Internacional
Chefe humanitário da ONU alerta que situação no Oriente Médio pode deixar “marca permanente na humanidade”
No Conselho de Segurança, Martin Griffiths fez apelo por medidas urgentes para encerrar conflito; ele destacou situação humanitária em Gaza e contínuos bloqueios a entrada de ajuda; secretária-geral assistente do escritório de direitos humanos da ONU, Ilze Brands Kehris, alertou para potenciais crimes de guerra de evacuações compulsórias
O que acontece desde 7 de outubro é uma “mancha em nossa consciência coletiva” e, sem o fim da violência, se tornará uma “marca permanente na humanidade”. A avaliação é do chefe de ajuda humanitária da ONU, Martin Griffiths, sobre o conflito no Oriente Médio.
Nesta sexta-feira, ele reforçou seu apelo por um cessar-fogo em Gaza durante sessão do Conselho de Segurança, pedindo que os membros tomem medidas urgentes para encerrar a guerra. Ele e a secretária-geral assistente do escritório de direitos humanos da ONU, Ilze Brands Kehris, falaram ao órgão sobre a crescente tensão na região.

● Pedido 1: Liste todas as pessoas e todos os lugares citados pelo nome na notícia sobre o Oriente Médio.

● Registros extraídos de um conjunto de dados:
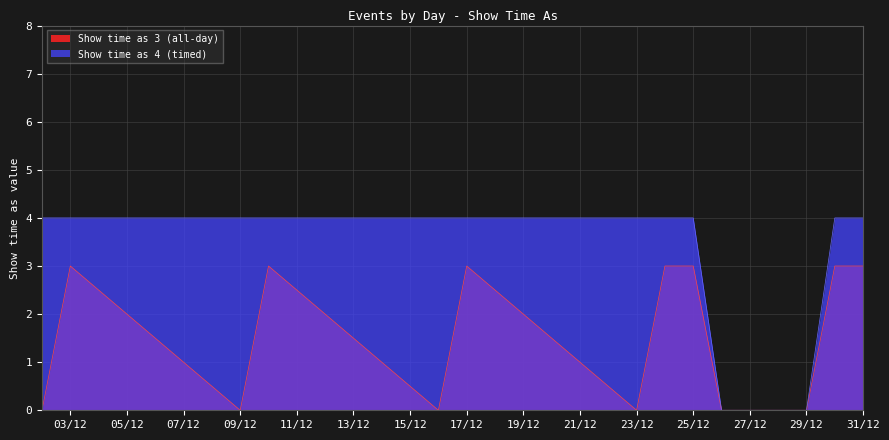

True or false: Show time as 3 (all-day) and Show time as 4 (timed) cross at least once.

False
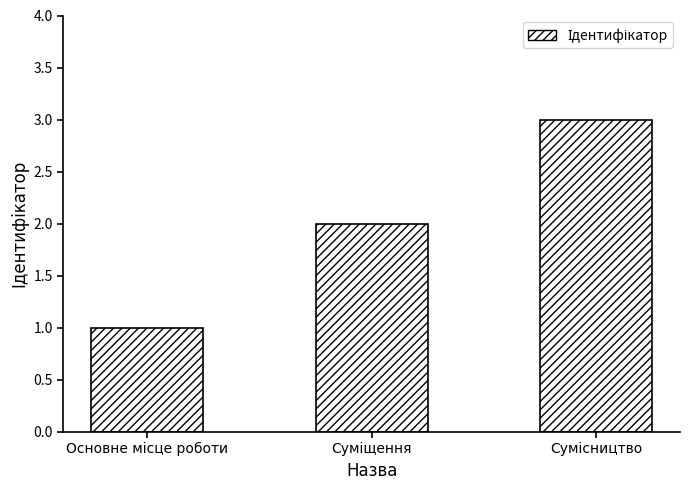

What is the maximum value shown in the chart?

3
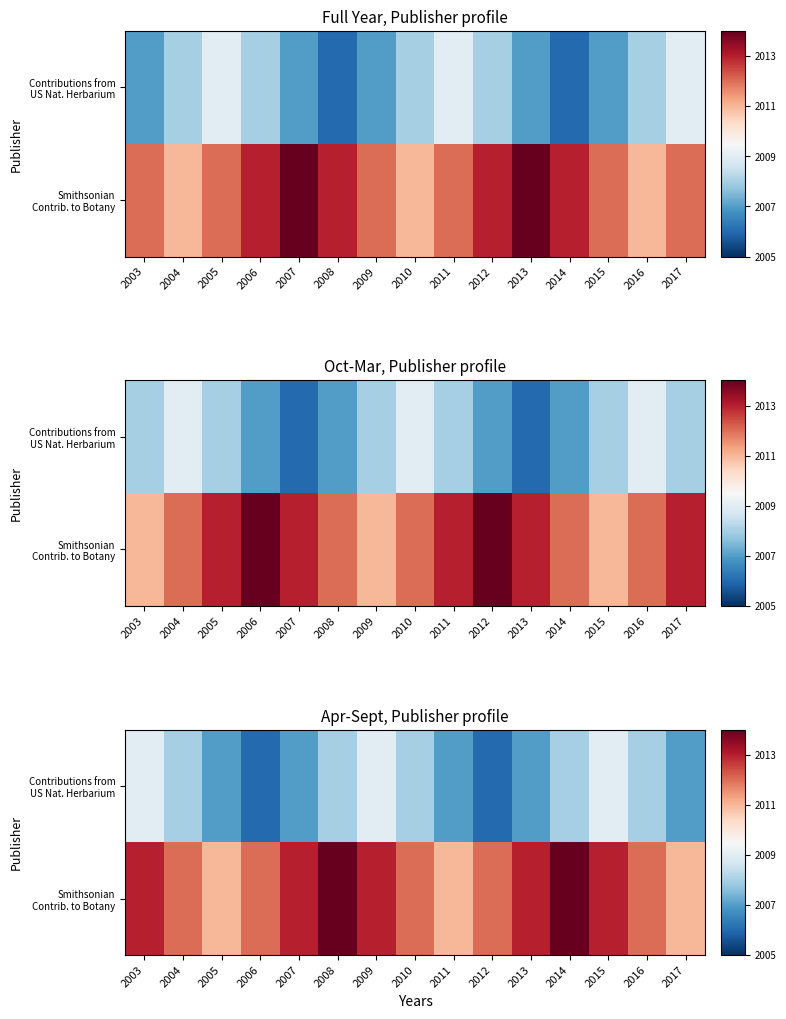

What is the total value across all series at 2004?

4020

● Pedido 2: Reescreva todas as entradas substituindo "chart" por "graph", sem alterar mais nada. Deixe as imagens de fora.

● Resposta 1: Martin Griffiths, Ilze Brands Kehris, Oriente Médio, Gaza

● Resposta 2:
True or false: Show time as 3 (all-day) and Show time as 4 (timed) cross at least once.

False

What is the maximum value shown in the graph?

3

What is the total value across all series at 2004?

4020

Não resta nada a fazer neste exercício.